While quits declined during the early months of the pandemic, they had been hovering around 3.5 million a month for years before the pandemic began and resumed at these levels in the fall of 2020. And while they topped 4 million per month between July and November 2021, it is likely that some of these were an evening out of those who might have been holding onto a job during economic uncertainty and felt more confident to move on.

Quits bls

The wave of retirement among older workers has not been equal. As Pew Research Center found, new retirees are more likely to be white, born in the U.S., and have earned a bachelor’s degree or higher. These are also people more likely to own their own homes and thus benefit from the rise in housing costs, as well as own stocks and benefit from stock market gains.

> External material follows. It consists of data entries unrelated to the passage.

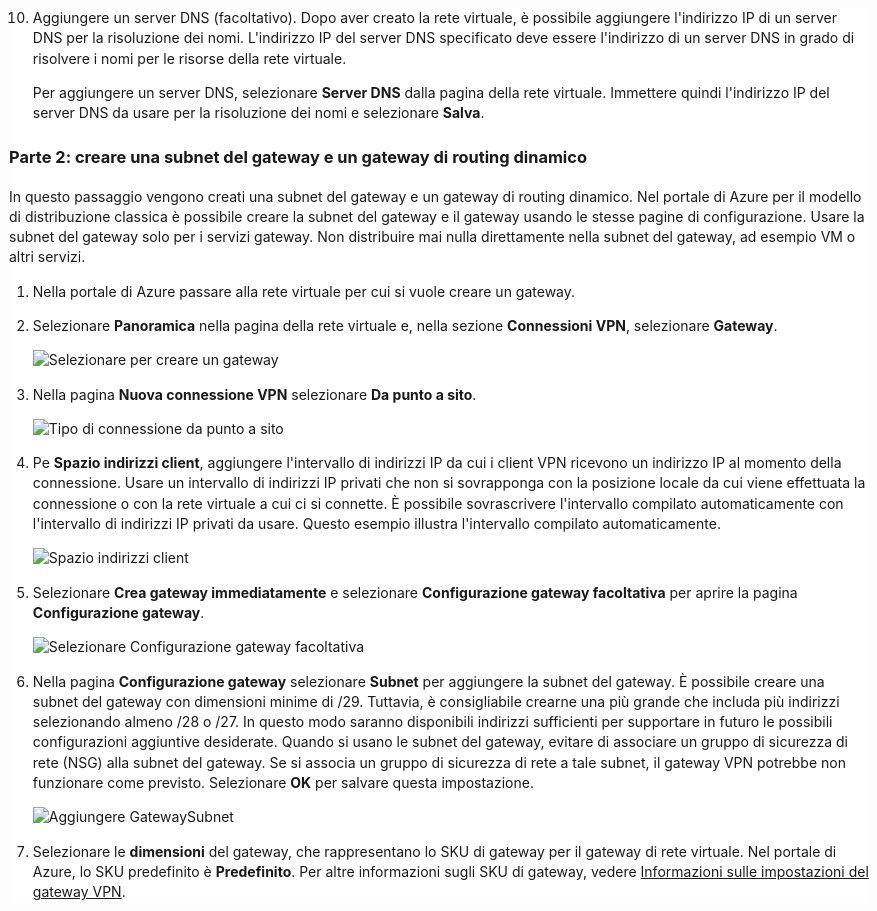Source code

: 10. Aggiungere un server DNS (facoltativo). Dopo aver creato la rete virtuale, è possibile aggiungere l'indirizzo IP di un server DNS per la risoluzione dei nomi. L'indirizzo IP del server DNS specificato deve essere l'indirizzo di un server DNS in grado di risolvere i nomi per le risorse della rete virtuale.

    Per aggiungere un server DNS, selezionare **Server DNS** dalla pagina della rete virtuale. Immettere quindi l'indirizzo IP del server DNS da usare per la risoluzione dei nomi e selezionare **Salva**.

### <a name="part-2-create-a-gateway-subnet-and-a-dynamic-routing-gateway"></a>Parte 2: creare una subnet del gateway e un gateway di routing dinamico

In questo passaggio vengono creati una subnet del gateway e un gateway di routing dinamico. Nel portale di Azure per il modello di distribuzione classica è possibile creare la subnet del gateway e il gateway usando le stesse pagine di configurazione. Usare la subnet del gateway solo per i servizi gateway. Non distribuire mai nulla direttamente nella subnet del gateway, ad esempio VM o altri servizi.

1. Nella portale di Azure passare alla rete virtuale per cui si vuole creare un gateway.

2. Selezionare **Panoramica** nella pagina della rete virtuale e, nella sezione **Connessioni VPN**, selezionare **Gateway**.

   ![Selezionare per creare un gateway](./media/vpn-gateway-howto-point-to-site-classic-azure-portal/beforegw125.png)
3. Nella pagina **Nuova connessione VPN** selezionare **Da punto a sito**.

   ![Tipo di connessione da punto a sito](./media/vpn-gateway-howto-point-to-site-classic-azure-portal/newvpnconnect.png)
4. Pe **Spazio indirizzi client**, aggiungere l'intervallo di indirizzi IP da cui i client VPN ricevono un indirizzo IP al momento della connessione. Usare un intervallo di indirizzi IP privati che non si sovrapponga con la posizione locale da cui viene effettuata la connessione o con la rete virtuale a cui ci si connette. È possibile sovrascrivere l'intervallo compilato automaticamente con l'intervallo di indirizzi IP privati da usare. Questo esempio illustra l'intervallo compilato automaticamente. 

   ![Spazio indirizzi client](./media/vpn-gateway-howto-point-to-site-classic-azure-portal/clientaddress.png)
5. Selezionare **Crea gateway immediatamente** e selezionare **Configurazione gateway facoltativa** per aprire la pagina **Configurazione gateway**.

   ![Selezionare Configurazione gateway facoltativa](./media/vpn-gateway-howto-point-to-site-classic-azure-portal/optsubnet125.png)

6. Nella pagina **Configurazione gateway** selezionare **Subnet** per aggiungere la subnet del gateway. È possibile creare una subnet del gateway con dimensioni minime di /29. Tuttavia, è consigliabile crearne una più grande che includa più indirizzi selezionando almeno /28 o /27. In questo modo saranno disponibili indirizzi sufficienti per supportare in futuro le possibili configurazioni aggiuntive desiderate. Quando si usano le subnet del gateway, evitare di associare un gruppo di sicurezza di rete (NSG) alla subnet del gateway. Se si associa un gruppo di sicurezza di rete a tale subnet, il gateway VPN potrebbe non funzionare come previsto. Selezionare **OK** per salvare questa impostazione.

   ![Aggiungere GatewaySubnet](./media/vpn-gateway-howto-point-to-site-classic-azure-portal/gwsubnet125.png)
7. Selezionare le **dimensioni** del gateway, che rappresentano lo SKU di gateway per il gateway di rete virtuale. Nel portale di Azure, lo SKU predefinito è **Predefinito**. Per altre informazioni sugli SKU di gateway, vedere [Informazioni sulle impostazioni del gateway VPN](vpn-gateway-about-vpn-gateway-settings.md#gwsku).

As our population ages, and more baby boomers begin to reach retirement age, we might expect to see more people leaving the labor force. However, as Pew reported, older adults are expected to remain in the labor force longer in the future:

BLS [Bureau of Labor Statistics] projects large increases in labor force participation among older adults from 2020 to 2030, with nearly 40% of 65- to 69-year-olds being in the labor force by 2030, up from 33% in 2020.

The “great resignation” seems more likely to be the “great catch-up,” as people who might have normally changed jobs or retired delayed doing so during the pandemic. It will be interesting to see how work and the labor market continue to change going forward, as we all adjust to a new normal in many social settings.

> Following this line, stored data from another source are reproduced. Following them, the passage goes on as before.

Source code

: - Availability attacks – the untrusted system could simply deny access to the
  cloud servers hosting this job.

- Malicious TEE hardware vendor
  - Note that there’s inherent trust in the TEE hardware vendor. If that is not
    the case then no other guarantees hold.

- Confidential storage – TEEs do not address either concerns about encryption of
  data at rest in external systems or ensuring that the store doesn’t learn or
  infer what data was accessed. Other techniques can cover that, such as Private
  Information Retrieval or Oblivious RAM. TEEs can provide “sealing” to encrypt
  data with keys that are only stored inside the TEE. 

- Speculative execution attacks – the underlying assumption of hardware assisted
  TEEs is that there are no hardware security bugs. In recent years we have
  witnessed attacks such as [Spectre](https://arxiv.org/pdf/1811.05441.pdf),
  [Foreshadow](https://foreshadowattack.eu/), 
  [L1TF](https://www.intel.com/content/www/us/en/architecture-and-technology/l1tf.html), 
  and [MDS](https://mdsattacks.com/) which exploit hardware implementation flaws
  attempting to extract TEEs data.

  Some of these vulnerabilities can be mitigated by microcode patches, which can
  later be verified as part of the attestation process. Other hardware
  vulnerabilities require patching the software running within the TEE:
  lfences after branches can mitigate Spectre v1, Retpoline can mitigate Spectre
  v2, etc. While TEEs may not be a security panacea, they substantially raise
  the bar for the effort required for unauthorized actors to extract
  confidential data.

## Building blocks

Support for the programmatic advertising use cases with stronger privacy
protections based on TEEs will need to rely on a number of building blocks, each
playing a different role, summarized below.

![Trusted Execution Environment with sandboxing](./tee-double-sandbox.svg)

From my perspective, the pandemic has absolutely affected the working force. When the pandemic happens, many jobs had to be cancelled and this also means one part of labors hasn't had job to do. The other work from home with the support of technology such as mobile apps from to make video conference with others.
I think that the number of people leaving the work force will depend on the industry they work in this pandemic condition.

Think you for this article. I'm french and this article helps me to understand the work on the other side of the Atlantic. And helps me to develope a critic vision of "romantic story being told about people “finding themselves”". A.B

I found this article to be quite interesting, as I worked at a hospital before, during, and after the pandemic, but many others were left without jobs. I would drive to and from work each day and see "Help Wanted" or "Part-time Help $20+"
signs in every window, on every corner. Like this article, many took the pandemic layoff or resignation as an opportunity to make a shift in another direction,job-wise. It's a big game if you ask me. Sure, the signs with "20+ to start" for simple jobs are tempting, however, the business owners have it cornered right now. They don't have to pay benefits to their part-time employees, so they can easily pay a couple more dollars an hour. Many employees need fast money during these post-pandemic chaotic times. Thinking in the hear and now, rather than down the road has played a role in why many Americans need to work well into retirement.